Every time for the last month, when I try to write in this stupid blog, I get a headache. Whenever I think too hard about what's going on it just fucks me up and I can't keep typing. I want to talk about what I've done and why I'm doing it and why it feels good, but I just can't. You guys kinda know me a bit, right? I'm not that smart. I can't deal with this. But even idiots like me need to live their lives, need to make choices.
I started sleeping with Wes in March. I made that decision a long time ago. Honestly, the first time I met him I thought "If I was into guys I'd like this dude." Then I thought "Hey I guess I kind of am into guys." And then he told me he'd help me out with some money if I just let him... well...
He said he was just doing me a favour, that we were getting really close and he wanted to use his money to help me, but we know what the real deal was. He wanted to control me. All those nice dinners (which I didn't eat because I hardly never eat) and wine and champagne, all those dresses he bought me which I only wear for him. Those long looks... and I knew if I didn't let him in, the money, Clara's medicine, and MY TRIP could be gone.
No, I couldn't handle it at first. It was too real. I drank, and it reacted bad with my drugs. Just talking about that with him... admitting to him I was a fucked up person and that he should probably find someone else... was so hard, because I don't remember the last time I had that kind of conversation. But he stuck with me and it was worth it.
I remember lowering myself onto his cock for the first time like I was slipping into a hot tub. It was good, and not... and it takes a while to go from bad too good, and then it gets great, and then... it stops.
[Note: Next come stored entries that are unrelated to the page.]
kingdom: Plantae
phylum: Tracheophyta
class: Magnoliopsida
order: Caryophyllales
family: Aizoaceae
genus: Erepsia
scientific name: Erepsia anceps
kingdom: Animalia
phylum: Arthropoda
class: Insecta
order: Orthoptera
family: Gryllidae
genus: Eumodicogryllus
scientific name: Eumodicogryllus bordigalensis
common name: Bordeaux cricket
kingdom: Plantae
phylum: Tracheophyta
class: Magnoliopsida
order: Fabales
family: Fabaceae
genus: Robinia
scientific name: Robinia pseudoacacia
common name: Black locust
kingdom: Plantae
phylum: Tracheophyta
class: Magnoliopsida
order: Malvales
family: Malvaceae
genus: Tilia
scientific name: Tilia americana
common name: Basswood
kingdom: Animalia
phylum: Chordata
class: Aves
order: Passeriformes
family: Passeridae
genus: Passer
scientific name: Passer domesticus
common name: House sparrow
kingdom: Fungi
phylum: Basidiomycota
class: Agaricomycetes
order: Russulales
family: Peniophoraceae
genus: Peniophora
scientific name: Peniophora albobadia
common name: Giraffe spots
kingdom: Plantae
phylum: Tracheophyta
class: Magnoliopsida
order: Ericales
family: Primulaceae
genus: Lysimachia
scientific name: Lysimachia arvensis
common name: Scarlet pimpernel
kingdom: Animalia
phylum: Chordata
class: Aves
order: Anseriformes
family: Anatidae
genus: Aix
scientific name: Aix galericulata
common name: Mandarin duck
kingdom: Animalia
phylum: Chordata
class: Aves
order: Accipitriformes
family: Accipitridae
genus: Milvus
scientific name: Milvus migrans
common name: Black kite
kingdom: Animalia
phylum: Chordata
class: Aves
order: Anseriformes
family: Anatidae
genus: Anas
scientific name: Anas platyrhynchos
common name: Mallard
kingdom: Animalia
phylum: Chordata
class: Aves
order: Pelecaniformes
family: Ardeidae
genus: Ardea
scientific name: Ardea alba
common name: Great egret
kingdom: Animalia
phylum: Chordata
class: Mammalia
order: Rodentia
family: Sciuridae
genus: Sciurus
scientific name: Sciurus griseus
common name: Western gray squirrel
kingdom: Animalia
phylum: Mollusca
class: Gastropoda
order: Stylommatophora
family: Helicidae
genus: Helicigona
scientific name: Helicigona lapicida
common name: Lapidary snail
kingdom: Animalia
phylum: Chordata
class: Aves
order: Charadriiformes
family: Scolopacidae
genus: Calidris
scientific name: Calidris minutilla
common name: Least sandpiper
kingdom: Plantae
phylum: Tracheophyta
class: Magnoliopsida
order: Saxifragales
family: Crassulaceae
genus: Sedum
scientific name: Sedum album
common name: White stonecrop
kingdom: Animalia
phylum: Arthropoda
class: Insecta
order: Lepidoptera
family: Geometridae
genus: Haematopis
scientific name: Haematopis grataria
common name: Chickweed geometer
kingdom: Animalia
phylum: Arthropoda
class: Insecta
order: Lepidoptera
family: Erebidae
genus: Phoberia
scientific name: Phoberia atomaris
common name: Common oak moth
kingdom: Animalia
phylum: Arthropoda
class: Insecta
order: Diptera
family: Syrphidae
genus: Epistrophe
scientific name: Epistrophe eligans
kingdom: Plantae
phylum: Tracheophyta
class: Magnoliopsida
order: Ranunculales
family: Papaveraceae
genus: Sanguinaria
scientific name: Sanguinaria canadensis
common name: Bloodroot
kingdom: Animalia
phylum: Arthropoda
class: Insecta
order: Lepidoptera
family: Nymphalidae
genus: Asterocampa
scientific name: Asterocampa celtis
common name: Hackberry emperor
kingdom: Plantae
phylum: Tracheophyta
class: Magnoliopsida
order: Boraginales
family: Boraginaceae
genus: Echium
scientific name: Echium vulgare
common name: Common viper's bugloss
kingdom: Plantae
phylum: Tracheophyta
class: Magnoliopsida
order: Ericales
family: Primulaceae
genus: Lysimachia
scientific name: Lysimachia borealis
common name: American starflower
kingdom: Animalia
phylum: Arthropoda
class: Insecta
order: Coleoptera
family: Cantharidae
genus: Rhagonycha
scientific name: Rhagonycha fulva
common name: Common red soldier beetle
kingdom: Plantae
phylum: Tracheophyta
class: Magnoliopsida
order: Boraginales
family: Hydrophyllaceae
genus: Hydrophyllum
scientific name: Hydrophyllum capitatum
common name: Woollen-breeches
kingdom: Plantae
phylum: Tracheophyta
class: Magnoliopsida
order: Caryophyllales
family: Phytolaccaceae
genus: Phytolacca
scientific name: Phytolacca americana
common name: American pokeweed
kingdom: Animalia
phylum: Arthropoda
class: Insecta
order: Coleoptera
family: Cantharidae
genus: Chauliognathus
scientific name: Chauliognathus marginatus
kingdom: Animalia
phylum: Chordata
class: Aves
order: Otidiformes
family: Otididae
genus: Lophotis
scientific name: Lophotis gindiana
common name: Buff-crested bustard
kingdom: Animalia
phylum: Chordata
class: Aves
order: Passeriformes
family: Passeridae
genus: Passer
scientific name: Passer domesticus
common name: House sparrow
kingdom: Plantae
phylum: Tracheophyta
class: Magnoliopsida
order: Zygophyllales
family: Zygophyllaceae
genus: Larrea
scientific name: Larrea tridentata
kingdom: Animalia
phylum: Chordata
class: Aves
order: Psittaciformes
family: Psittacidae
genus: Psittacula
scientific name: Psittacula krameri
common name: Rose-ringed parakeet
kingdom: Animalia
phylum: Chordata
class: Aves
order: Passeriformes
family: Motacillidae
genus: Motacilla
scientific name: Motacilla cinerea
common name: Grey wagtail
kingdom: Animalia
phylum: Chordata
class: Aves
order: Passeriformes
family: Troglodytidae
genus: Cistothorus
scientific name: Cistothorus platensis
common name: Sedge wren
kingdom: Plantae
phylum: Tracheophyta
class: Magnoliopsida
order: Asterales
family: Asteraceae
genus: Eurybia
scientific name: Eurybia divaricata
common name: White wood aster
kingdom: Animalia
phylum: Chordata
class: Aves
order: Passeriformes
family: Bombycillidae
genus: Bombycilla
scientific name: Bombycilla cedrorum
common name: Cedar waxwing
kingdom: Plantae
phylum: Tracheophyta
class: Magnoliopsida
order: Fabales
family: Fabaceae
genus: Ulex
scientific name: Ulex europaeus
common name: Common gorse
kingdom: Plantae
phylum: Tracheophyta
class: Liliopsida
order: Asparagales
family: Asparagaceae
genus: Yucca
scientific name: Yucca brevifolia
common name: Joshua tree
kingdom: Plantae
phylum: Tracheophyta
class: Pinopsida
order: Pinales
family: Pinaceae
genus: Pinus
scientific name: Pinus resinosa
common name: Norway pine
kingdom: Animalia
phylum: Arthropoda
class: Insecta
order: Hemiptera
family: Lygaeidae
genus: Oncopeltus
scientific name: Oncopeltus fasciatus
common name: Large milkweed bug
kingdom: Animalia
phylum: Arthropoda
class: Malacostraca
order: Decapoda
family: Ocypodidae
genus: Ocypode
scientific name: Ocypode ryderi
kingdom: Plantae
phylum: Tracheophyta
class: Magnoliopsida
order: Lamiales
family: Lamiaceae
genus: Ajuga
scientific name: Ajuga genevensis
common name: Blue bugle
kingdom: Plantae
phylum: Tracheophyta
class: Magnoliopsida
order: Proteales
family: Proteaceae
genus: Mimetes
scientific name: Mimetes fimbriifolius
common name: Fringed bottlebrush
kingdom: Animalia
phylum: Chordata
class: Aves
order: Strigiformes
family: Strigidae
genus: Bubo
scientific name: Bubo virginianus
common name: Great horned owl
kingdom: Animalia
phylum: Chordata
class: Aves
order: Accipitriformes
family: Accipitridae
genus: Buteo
You guys... he is not good at sex.
I've fucked him, I don't know, three times a week for a month and a half. And I'm pretty sure he's just bad at it. At first I thought it was because I wasn't used to it. I didn't know how I was supposed to feel about having this thing inside me because I won't even use tampons or a dildo when I play with myself. I tried to get into it, to bounce extra hard when I was on top, but he just kept drilling like a fucking jackhammer when all I wanted was something... I dunno, softer, more delicate. I'm starting to "get" women, which is weird since I've been one for so long now. He never does foreplay, never eats me out, he can hardly even last, he always wants to come on my chest.
I thought maybe it was just this body... that after all the anti-depressants and alcohol and just generally feeling like shit, maybe Clara was broken down there, but when I finally got the guts to really get "in there" myself, I found that, yeah, oh wow, everything felt good. Some nights I can feel myself just starting to get into it, but then he finishes.
I don't want to talk about some of the other stuff I've had to do for him, specifically, but it basically amounts to: he picks me up, we talk and pretend like we're going out, maybe share a meal or a coffee, find ourselves back at his place, and start going at it. I thought it was going to be really passionate, with kissing and cuddling and stuff... and I dunno why I'm disappointed it's not like that, but it seems very mechanical. Then when my boredom starts to show, I have to start pretending like I'm really into it, making all the moaning noises I would want to hear if I was the guy, so he doesn't realize how badly it's going and cancel our deal.
I also feel like everyone in the house can tell. They think I'm a slut. Why is it so stressful doing something I thought I was supposed to like? I never asked to be a girl, never wanted to look at a guy that way, but I do, and I have this guy who obviously likes doing it with me, why is it so lame? Now I realize why chicks don't wanna bang every guy they meet... ugh.
I just need to hang in there another month or so.